En tout cas, le Gouvernement a clairement affirmé qu’il n’était pas dans son intention de supprimer, ni même de hiérarchiser, les grandes commémorations nationales aujourd’hui existantes. Il n’est pas non plus dans ses intentions d’introduire une forme de concurrence des mémoires en direction de quiconque. Le rôle du Gouvernement est, au contraire, de valoriser tous les pans de notre mémoire nationale, sans exclusive, en s’assurant également de la bonne transmission de ces mémoires en direction des jeunes générations, j’y faisais allusion à l’instant.

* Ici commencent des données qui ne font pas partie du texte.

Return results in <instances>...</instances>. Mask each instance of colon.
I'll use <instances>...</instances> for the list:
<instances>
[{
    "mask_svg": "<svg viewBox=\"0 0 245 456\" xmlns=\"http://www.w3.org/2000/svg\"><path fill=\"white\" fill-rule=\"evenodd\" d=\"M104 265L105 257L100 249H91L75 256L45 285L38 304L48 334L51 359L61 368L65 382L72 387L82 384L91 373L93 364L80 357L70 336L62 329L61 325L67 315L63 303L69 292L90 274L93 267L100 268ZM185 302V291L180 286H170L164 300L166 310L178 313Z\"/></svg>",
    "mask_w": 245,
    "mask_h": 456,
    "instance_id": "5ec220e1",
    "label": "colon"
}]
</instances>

Telle est l’orientation donnée par le Gouvernement à sa politique de mémoire, dans le respect de l’engagement des générations passées et dans l’intérêt civique des générations futures.
Je pense avoir été extrêmement clair lors de la publication du rapport Kaspi en novembre dernier en écartant d’emblée tout motif d’inquiétude, comme je l’avais d’ailleurs déjà fait dans le cadre des polémiques qui avaient précédé cette publication. Ces interrogations resurgissent effectivement aujourd’hui après que le rapport Kaspi a été diffusé dans un certain nombre de réunions d’anciens combattants. Pour autant, c’est un débat intéressant.
Tout ce qui pouvait être dit pour rassurer le monde combattant a été exprimé très clairement, a même été répété par le Président de la République le 11 novembre dernier.
Gardons du rapport Kaspi le meilleur, c’est-à-dire les propositions visant à la fois à renforcer certaines très grandes commémorations nationales et à valoriser la démarche mémorielle dans le cadre de commémorations qui n’ont pas le caractère national qu’ont les douze commémorations auxquelles je faisais allusion tout à l’heure.